The data:
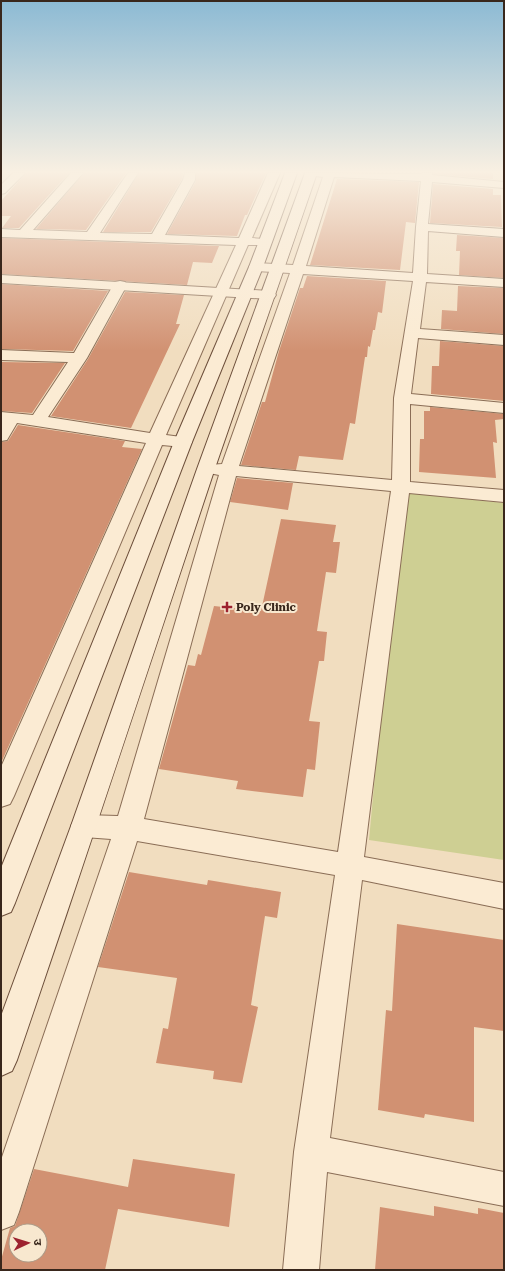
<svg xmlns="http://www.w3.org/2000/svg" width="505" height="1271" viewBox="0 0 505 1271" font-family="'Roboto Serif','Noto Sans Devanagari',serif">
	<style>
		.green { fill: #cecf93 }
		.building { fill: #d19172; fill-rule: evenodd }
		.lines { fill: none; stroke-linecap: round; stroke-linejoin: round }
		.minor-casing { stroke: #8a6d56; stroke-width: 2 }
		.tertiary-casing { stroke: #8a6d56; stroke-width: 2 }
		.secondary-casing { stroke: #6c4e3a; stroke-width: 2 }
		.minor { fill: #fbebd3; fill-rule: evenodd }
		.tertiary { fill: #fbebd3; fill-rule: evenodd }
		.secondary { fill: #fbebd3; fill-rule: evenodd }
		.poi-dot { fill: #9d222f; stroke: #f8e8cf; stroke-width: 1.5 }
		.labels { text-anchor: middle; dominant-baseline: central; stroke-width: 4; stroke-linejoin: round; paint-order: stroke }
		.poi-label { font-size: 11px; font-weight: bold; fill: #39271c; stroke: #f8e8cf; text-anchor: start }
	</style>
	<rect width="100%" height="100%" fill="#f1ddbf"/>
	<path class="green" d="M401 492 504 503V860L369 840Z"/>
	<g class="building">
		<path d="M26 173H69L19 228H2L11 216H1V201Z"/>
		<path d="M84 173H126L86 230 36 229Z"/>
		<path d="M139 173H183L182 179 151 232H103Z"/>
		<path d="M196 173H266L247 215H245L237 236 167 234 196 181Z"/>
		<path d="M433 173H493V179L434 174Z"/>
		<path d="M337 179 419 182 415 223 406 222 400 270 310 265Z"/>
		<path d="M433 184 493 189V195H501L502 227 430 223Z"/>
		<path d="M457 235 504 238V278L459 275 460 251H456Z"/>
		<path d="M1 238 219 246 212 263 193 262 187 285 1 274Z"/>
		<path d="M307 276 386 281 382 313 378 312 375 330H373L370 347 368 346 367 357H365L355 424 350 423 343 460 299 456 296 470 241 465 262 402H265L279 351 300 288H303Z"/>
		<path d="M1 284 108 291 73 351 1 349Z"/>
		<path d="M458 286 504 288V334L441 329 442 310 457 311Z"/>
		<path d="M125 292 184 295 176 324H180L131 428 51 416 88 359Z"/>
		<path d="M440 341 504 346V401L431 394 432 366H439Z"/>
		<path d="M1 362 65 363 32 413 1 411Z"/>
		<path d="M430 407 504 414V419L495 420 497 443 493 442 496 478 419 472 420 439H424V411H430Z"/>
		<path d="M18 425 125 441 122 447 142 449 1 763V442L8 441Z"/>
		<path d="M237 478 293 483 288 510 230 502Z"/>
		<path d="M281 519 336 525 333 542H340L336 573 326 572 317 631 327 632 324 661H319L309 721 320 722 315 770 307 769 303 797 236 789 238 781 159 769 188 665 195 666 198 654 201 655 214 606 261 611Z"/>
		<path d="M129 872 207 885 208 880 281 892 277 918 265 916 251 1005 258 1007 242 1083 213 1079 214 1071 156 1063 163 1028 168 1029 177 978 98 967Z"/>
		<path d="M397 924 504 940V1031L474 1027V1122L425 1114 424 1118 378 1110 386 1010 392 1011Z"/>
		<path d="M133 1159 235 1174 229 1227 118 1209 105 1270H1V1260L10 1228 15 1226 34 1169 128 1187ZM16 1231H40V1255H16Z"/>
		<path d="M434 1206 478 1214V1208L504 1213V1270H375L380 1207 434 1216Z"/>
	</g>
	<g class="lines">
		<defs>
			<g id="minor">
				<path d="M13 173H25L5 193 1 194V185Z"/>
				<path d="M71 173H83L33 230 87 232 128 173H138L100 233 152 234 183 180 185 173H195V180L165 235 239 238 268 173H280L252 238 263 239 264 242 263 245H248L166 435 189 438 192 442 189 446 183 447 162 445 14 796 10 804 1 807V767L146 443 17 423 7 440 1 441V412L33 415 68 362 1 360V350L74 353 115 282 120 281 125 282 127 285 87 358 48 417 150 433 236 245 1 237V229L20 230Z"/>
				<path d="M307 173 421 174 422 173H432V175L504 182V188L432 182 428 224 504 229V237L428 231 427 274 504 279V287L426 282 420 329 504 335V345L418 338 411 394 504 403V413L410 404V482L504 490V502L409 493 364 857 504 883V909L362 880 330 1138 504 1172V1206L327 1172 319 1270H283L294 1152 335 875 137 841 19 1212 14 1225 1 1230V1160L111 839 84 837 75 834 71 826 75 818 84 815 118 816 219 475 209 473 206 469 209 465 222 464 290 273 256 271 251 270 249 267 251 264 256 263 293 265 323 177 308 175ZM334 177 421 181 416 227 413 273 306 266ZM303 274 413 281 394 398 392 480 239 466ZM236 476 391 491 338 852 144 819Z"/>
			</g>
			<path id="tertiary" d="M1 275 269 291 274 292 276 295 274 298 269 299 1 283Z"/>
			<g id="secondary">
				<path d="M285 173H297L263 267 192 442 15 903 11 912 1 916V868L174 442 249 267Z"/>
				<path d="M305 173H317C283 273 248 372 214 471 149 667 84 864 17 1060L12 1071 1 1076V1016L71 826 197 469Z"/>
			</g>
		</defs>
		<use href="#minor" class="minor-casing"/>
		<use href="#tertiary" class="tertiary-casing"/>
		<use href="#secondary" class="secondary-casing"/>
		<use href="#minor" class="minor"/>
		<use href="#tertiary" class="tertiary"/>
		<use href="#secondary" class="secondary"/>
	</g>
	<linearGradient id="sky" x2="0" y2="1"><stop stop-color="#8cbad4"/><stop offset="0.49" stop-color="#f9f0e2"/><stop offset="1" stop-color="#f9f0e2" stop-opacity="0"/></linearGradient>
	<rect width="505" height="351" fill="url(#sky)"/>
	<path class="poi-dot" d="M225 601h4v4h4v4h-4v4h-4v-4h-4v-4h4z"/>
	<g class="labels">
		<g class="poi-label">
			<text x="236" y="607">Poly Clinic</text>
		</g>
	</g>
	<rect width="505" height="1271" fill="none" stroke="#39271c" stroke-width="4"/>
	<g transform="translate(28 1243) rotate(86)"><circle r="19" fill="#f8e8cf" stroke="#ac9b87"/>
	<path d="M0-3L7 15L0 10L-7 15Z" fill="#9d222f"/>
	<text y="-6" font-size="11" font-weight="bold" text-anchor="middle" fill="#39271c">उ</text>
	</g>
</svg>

What you are asked to do: Show me each line of the listing above with "round" in it.

Solution to this task:
		.lines { fill: none; stroke-linecap: round; stroke-linejoin: round }
		.labels { text-anchor: middle; dominant-baseline: central; stroke-width: 4; stroke-linejoin: round; paint-order: stroke }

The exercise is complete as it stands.